◆ **PROBLEM TO SOLVE**
Rewrite the material below with "determined by" replaced by "identified by" and everything else unchanged. Leave the pictures out.

-------------------------

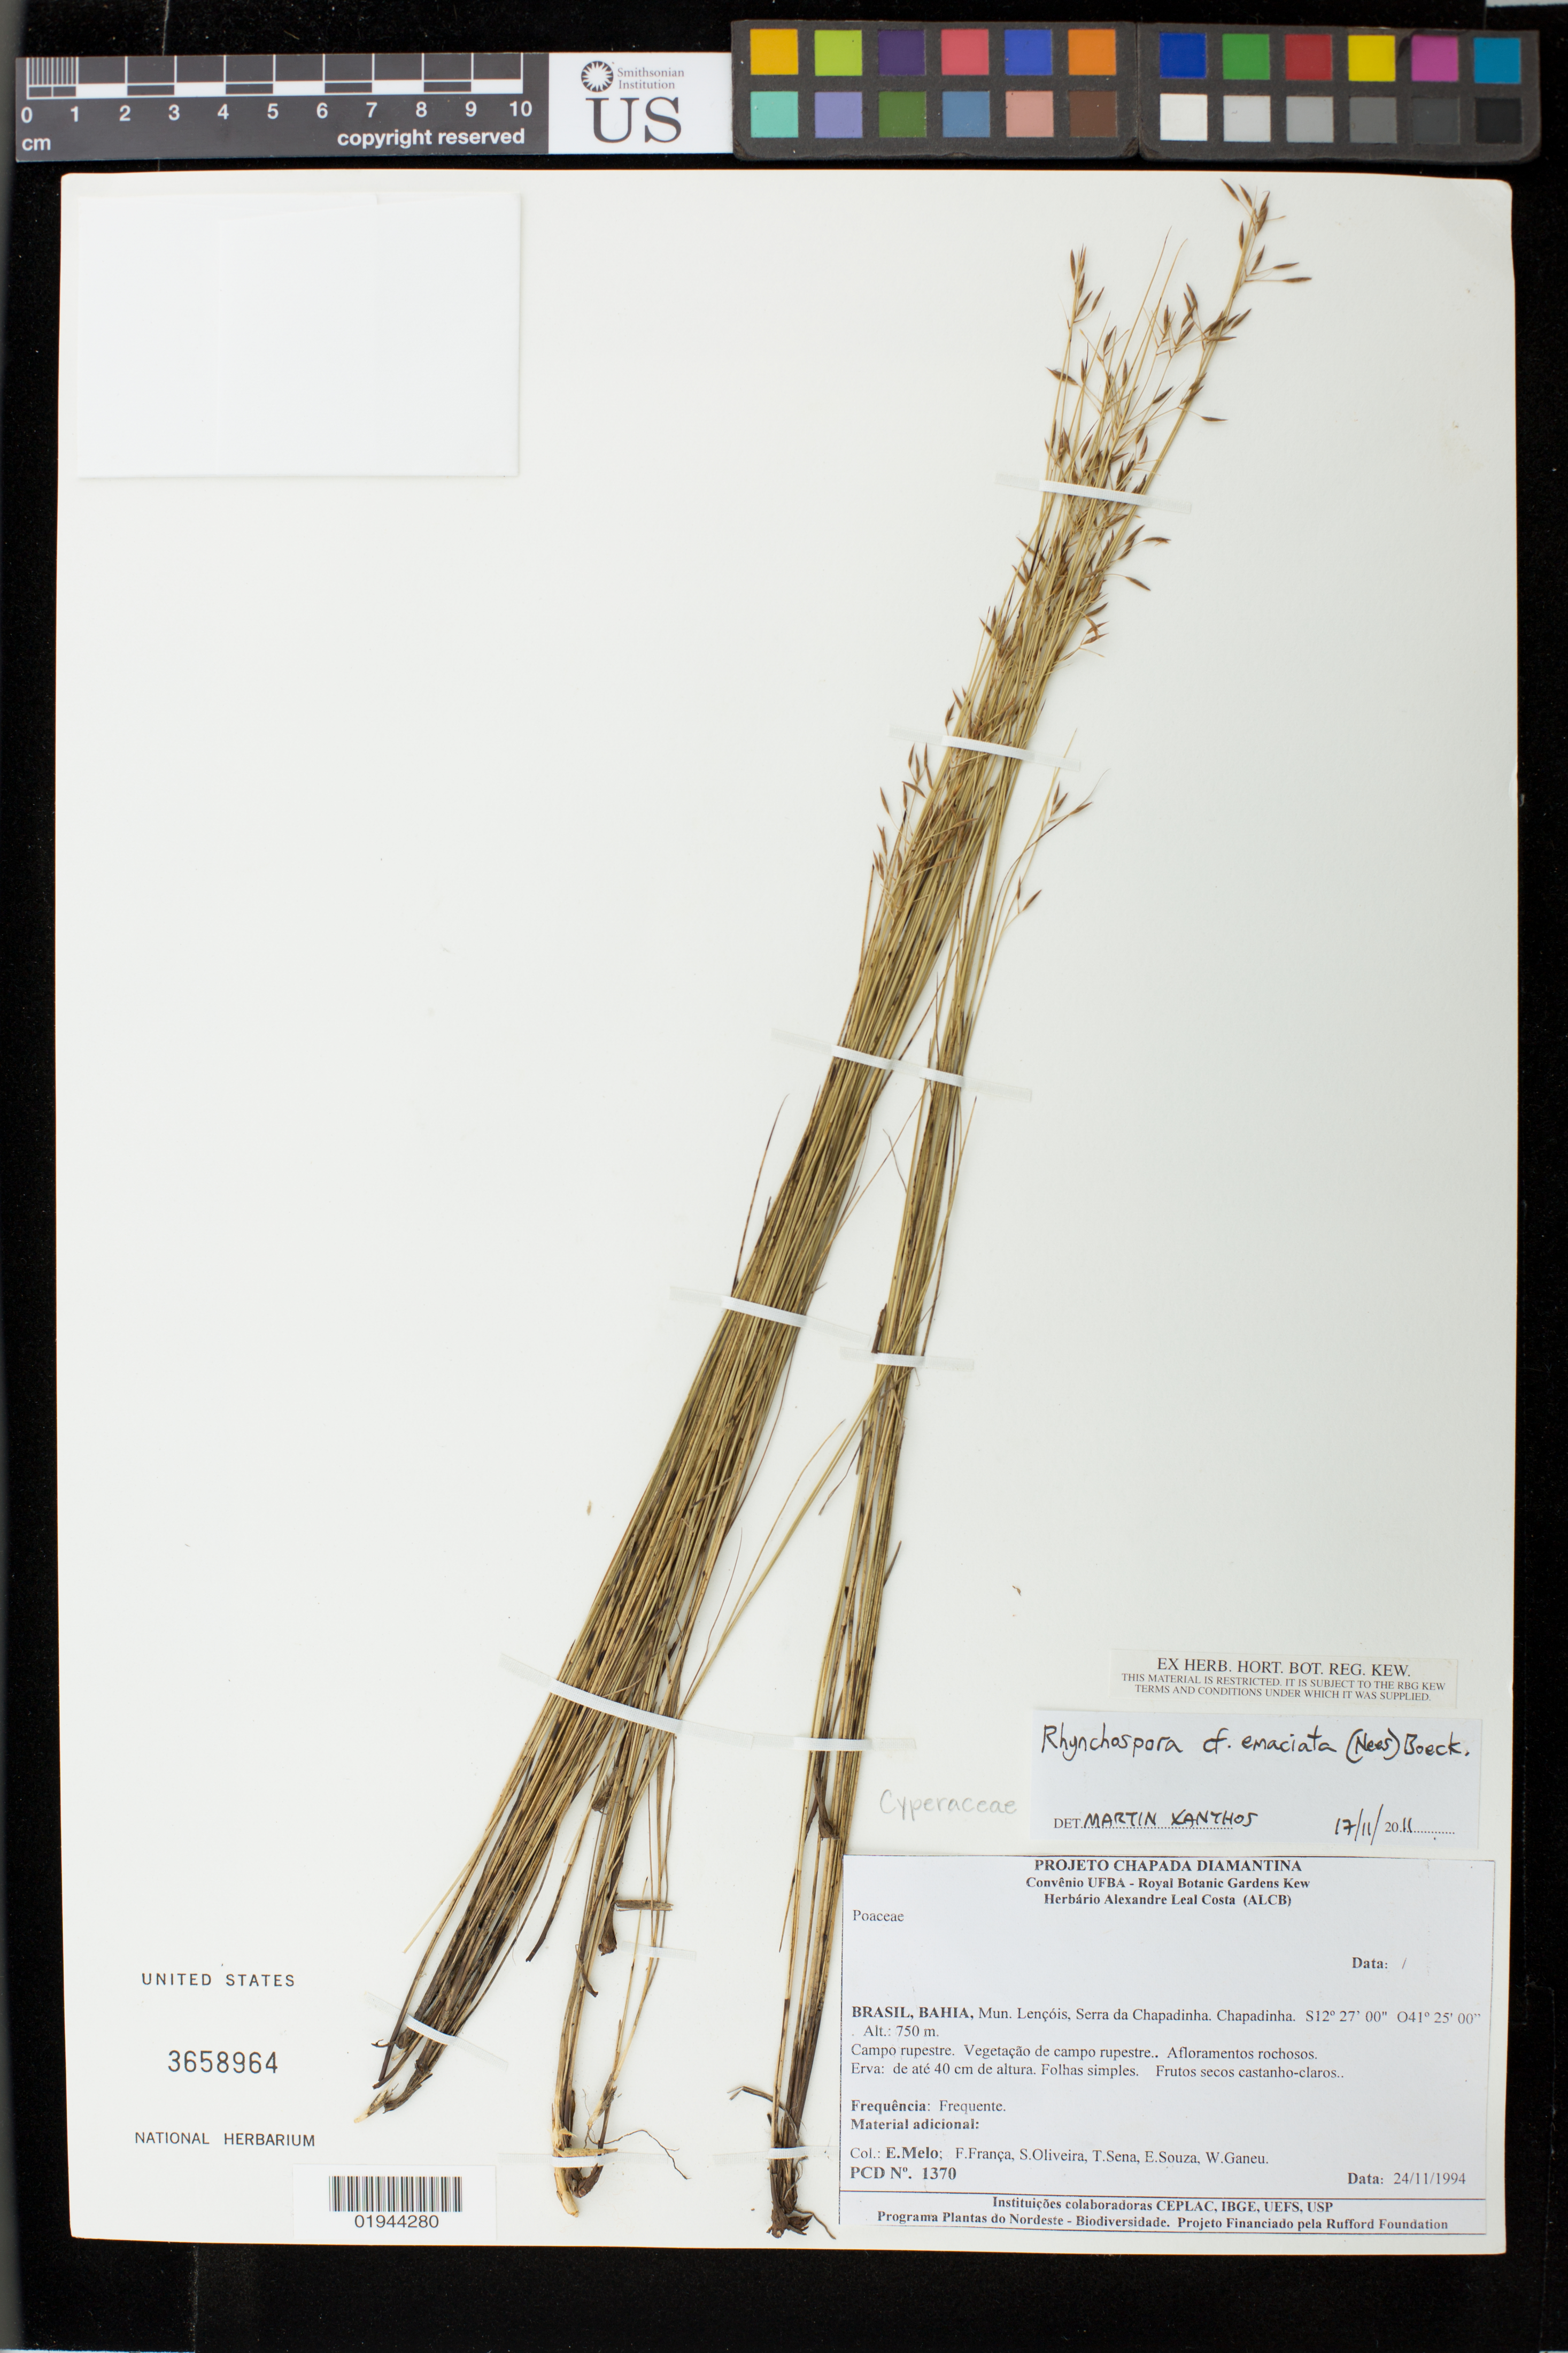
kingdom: Plantae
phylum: Tracheophyta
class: Liliopsida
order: Poales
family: Cyperaceae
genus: Rhynchospora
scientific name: Rhynchospora emaciata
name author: (Nees) Boeckeler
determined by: Xanthos, M. D.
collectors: E. Melo, F. França, S. Oliveira, T. Sena, E. Souza & W. Ganeu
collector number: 1370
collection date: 1994-11-24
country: Brazil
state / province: Bahia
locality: Mun. Lencois, Serra da Chapadinha. Chapadinha.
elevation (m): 750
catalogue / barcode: US 3658964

-------------------------

◆ **SOLUTION FOR THIS PROBLEM**
kingdom: Plantae
phylum: Tracheophyta
class: Liliopsida
order: Poales
family: Cyperaceae
genus: Rhynchospora
scientific name: Rhynchospora emaciata
name author: (Nees) Boeckeler
identified by: Xanthos, M. D.
collectors: E. Melo, F. França, S. Oliveira, T. Sena, E. Souza & W. Ganeu
collector number: 1370
collection date: 1994-11-24
country: Brazil
state / province: Bahia
locality: Mun. Lencois, Serra da Chapadinha. Chapadinha.
elevation (m): 750
catalogue / barcode: US 3658964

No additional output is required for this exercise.